Вюгяр сидел в углу на мешке с мукой и ковырялся в носу, стараясь придать себе томное выражение лица.
– Деньги! Моя жизнь! Муж! Аййййййййй… – при мысле об величине утраты, Ляман заходилась в визге, вырывала у себя волосы и колотила головой об стенку. – Где он-н?
– Да приедет он, баджышга.. – протянул Вюгяр слегка презрительно.
– Что мне делать, аййййй? Что мне делать?!
– Иди ко мне в постель. – Эльвин сделал попытку ущипнуть Ляман снова, но только схлопотал акриловыми ногтями по лицу.
– А-а-а.. – Ляман выбежала в коридор, хлопнула дверью туалета. Через пару секунд донеслись чавкающе-отрыгивающие звуки.
– Беременна! – сказал Эльвин, идиотски улыбаясь. – Братка, слушай, такой бизнес! – Да-да, такой бизнес! – он в восторге хлопнул себя ладонями по коленям и присев рядом с Вюгяром защептал воодушевлённо.

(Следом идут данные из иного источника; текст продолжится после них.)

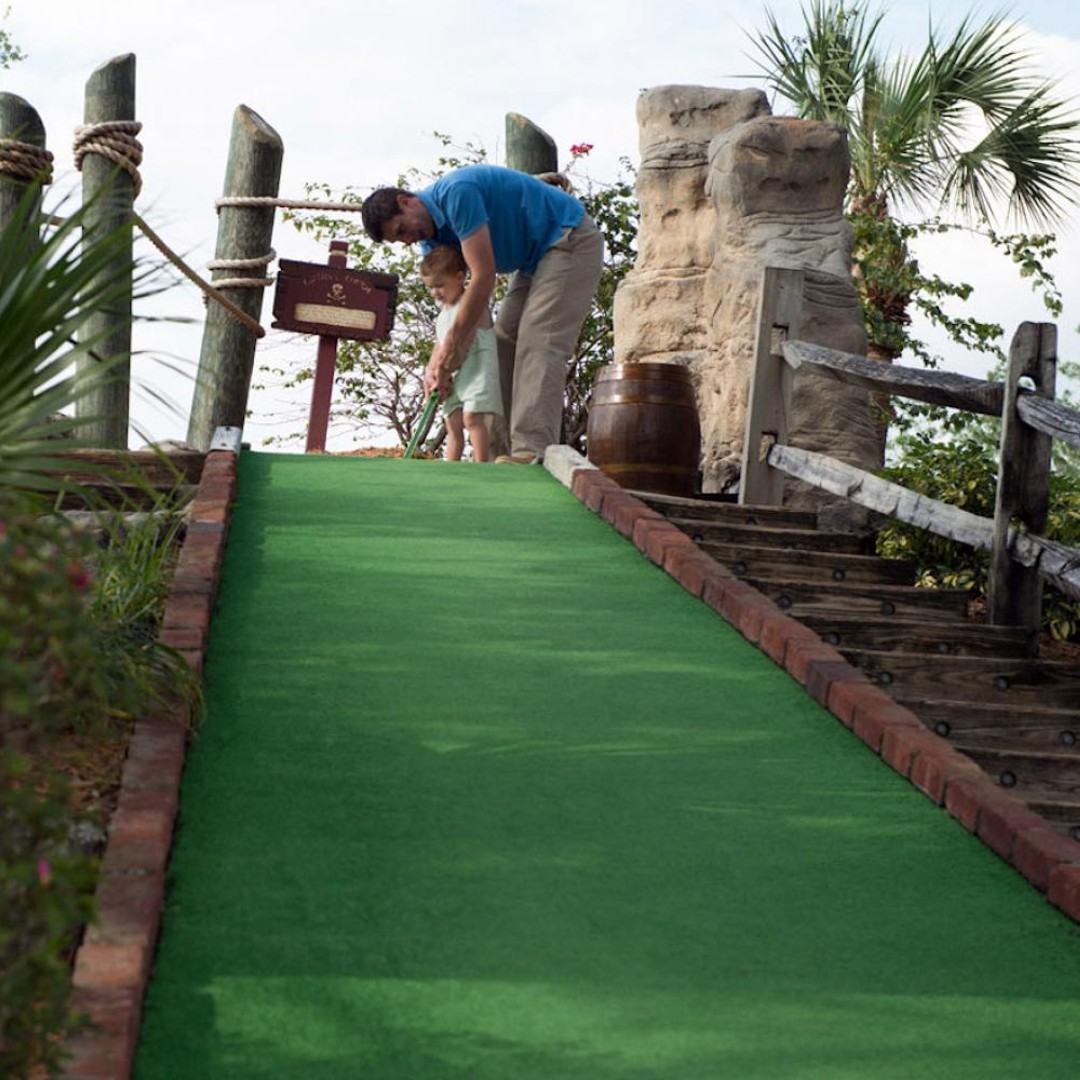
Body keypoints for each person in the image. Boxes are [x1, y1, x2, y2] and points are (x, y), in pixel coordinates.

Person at [361, 163, 605, 464]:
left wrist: (454, 347)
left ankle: (531, 451)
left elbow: (483, 276)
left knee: (539, 340)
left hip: (567, 238)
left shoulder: (456, 193)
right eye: (400, 240)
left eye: (402, 230)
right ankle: (497, 454)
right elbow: (456, 313)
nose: (409, 239)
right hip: (532, 263)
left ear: (406, 201)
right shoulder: (431, 244)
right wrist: (437, 364)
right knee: (501, 342)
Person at [418, 244, 501, 462]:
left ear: (460, 277)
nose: (435, 293)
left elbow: (463, 341)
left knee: (472, 418)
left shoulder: (473, 304)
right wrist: (433, 373)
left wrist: (444, 370)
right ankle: (451, 468)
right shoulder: (442, 314)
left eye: (440, 285)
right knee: (452, 423)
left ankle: (480, 465)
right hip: (451, 376)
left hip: (477, 370)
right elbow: (440, 346)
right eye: (430, 288)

Идея была в том, чтобы продать Ляман на органы. Особенную прибыль должен был принести неродившийся плод.
– Смак! М-м-м! – Эльвин щёлкал пальцами, облизывал губы и закатывал глаза. – Он уже был весь в предвкушении денег. – Нам же ничего не стоит. Кто её будет искать? Её же никто не знает! У неё ни регистрации, ни гражданства нету. Она вообще – ноль. Она не существует. Ни в одной бумаге нету. В компьютере нету. Деньги получим!